→ Exercise description
Copy nothing but the lines below, from the one with "変異株について（第27報）』を" through the one with "værdien af din bolig betydeligt.", exactly as written; no pictures should appear.

→ Dataset content
....

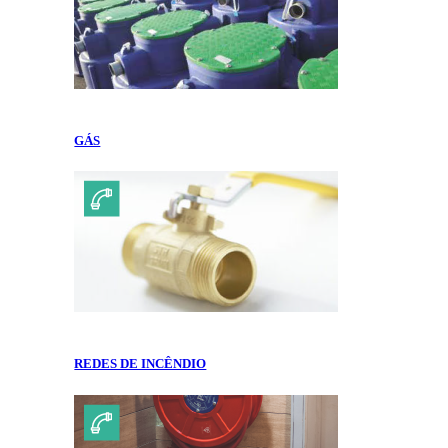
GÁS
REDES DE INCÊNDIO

....

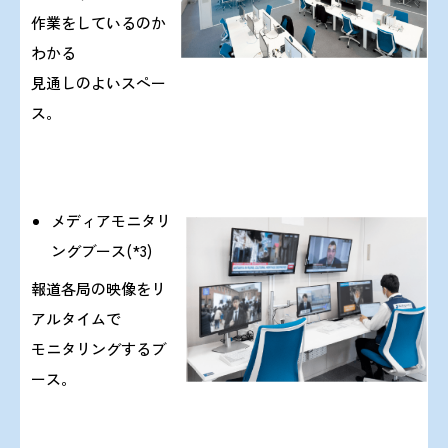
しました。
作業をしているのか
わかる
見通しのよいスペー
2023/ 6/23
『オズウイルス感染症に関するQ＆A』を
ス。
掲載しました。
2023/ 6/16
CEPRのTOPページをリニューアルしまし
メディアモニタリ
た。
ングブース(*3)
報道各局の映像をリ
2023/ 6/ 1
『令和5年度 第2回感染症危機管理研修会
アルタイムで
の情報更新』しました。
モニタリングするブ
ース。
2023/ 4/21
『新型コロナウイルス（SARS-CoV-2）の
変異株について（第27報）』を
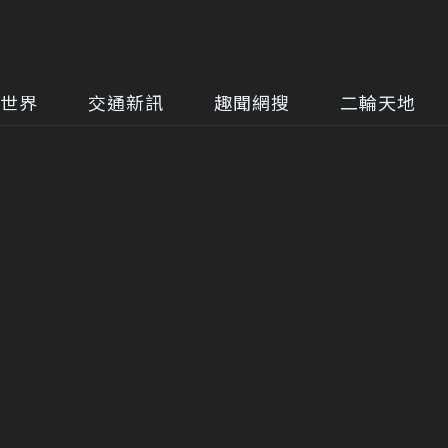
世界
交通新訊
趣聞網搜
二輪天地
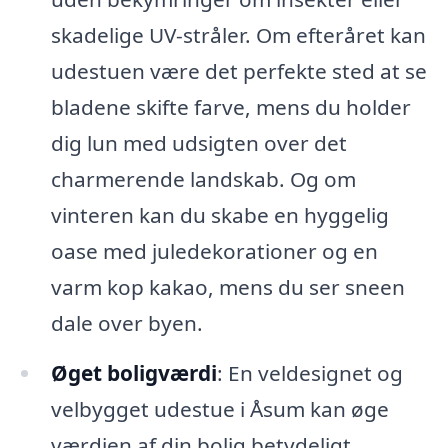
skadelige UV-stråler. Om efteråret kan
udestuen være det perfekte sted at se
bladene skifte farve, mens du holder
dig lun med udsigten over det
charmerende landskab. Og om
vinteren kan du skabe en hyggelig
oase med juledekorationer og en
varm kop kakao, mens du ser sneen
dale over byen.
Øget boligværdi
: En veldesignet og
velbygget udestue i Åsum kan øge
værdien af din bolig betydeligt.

....

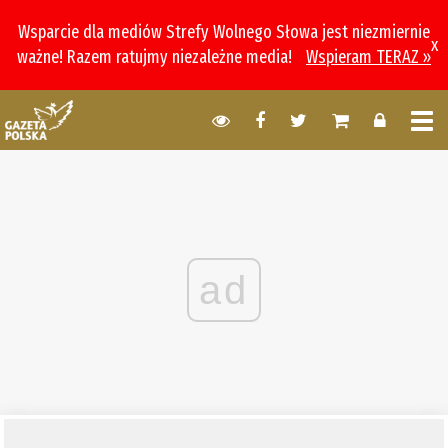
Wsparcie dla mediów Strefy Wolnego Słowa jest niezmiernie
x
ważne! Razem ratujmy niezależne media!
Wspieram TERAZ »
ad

....

→ Exercise response
変異株について（第27報）』を
世界
交通新訊
趣聞網搜
二輪天地
skadelige UV-stråler. Om efteråret kan
udestuen være det perfekte sted at se
bladene skifte farve, mens du holder
dig lun med udsigten over det
charmerende landskab. Og om
vinteren kan du skabe en hyggelig
oase med juledekorationer og en
varm kop kakao, mens du ser sneen
dale over byen.
Øget boligværdi
: En veldesignet og
velbygget udestue i Åsum kan øge
værdien af din bolig betydeligt.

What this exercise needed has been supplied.